§ Task to complete: Set down the data that follows, exactly and completely.

§ Given data:
******************************
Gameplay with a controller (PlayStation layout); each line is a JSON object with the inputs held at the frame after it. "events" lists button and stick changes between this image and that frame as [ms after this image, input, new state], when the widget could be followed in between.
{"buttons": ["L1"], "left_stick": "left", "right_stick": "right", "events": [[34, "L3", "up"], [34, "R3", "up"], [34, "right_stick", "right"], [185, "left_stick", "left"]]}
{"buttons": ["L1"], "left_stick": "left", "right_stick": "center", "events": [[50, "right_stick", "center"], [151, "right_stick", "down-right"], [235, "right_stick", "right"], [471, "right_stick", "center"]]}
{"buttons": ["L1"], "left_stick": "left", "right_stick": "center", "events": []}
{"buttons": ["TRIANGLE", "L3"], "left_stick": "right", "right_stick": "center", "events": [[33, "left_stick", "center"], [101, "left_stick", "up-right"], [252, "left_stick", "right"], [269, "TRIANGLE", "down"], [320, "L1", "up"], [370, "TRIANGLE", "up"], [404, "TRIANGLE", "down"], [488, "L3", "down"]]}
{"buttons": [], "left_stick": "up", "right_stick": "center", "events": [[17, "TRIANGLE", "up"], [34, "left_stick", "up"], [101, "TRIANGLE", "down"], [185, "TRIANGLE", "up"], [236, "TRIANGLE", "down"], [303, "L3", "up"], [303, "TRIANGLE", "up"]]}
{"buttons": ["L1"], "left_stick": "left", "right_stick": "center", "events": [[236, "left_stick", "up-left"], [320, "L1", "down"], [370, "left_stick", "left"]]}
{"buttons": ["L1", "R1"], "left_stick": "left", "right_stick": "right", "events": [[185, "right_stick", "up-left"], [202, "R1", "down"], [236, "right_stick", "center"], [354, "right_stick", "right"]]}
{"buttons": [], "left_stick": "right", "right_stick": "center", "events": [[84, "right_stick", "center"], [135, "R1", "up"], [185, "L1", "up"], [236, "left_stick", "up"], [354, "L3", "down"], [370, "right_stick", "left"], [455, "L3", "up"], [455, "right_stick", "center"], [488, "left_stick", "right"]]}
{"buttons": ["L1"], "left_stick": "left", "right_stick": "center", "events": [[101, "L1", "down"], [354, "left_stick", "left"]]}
******************************
§ Written solution:
Gameplay with a controller (PlayStation layout); each line is a JSON object with the inputs held at the frame after it. "events" lists button and stick changes between this image and that frame as [ms after this image, input, new state], when the widget could be followed in between.
{"buttons": ["L1"], "left_stick": "left", "right_stick": "right", "events": [[34, "L3", "up"], [34, "R3", "up"], [34, "right_stick", "right"], [185, "left_stick", "left"]]}
{"buttons": ["L1"], "left_stick": "left", "right_stick": "center", "events": [[50, "right_stick", "center"], [151, "right_stick", "down-right"], [235, "right_stick", "right"], [471, "right_stick", "center"]]}
{"buttons": ["L1"], "left_stick": "left", "right_stick": "center", "events": []}
{"buttons": ["TRIANGLE", "L3"], "left_stick": "right", "right_stick": "center", "events": [[33, "left_stick", "center"], [101, "left_stick", "up-right"], [252, "left_stick", "right"], [269, "TRIANGLE", "down"], [320, "L1", "up"], [370, "TRIANGLE", "up"], [404, "TRIANGLE", "down"], [488, "L3", "down"]]}
{"buttons": [], "left_stick": "up", "right_stick": "center", "events": [[17, "TRIANGLE", "up"], [34, "left_stick", "up"], [101, "TRIANGLE", "down"], [185, "TRIANGLE", "up"], [236, "TRIANGLE", "down"], [303, "L3", "up"], [303, "TRIANGLE", "up"]]}
{"buttons": ["L1"], "left_stick": "left", "right_stick": "center", "events": [[236, "left_stick", "up-left"], [320, "L1", "down"], [370, "left_stick", "left"]]}
{"buttons": ["L1", "R1"], "left_stick": "left", "right_stick": "right", "events": [[185, "right_stick", "up-left"], [202, "R1", "down"], [236, "right_stick", "center"], [354, "right_stick", "right"]]}
{"buttons": [], "left_stick": "right", "right_stick": "center", "events": [[84, "right_stick", "center"], [135, "R1", "up"], [185, "L1", "up"], [236, "left_stick", "up"], [354, "L3", "down"], [370, "right_stick", "left"], [455, "L3", "up"], [455, "right_stick", "center"], [488, "left_stick", "right"]]}
{"buttons": ["L1"], "left_stick": "left", "right_stick": "center", "events": [[101, "L1", "down"], [354, "left_stick", "left"]]}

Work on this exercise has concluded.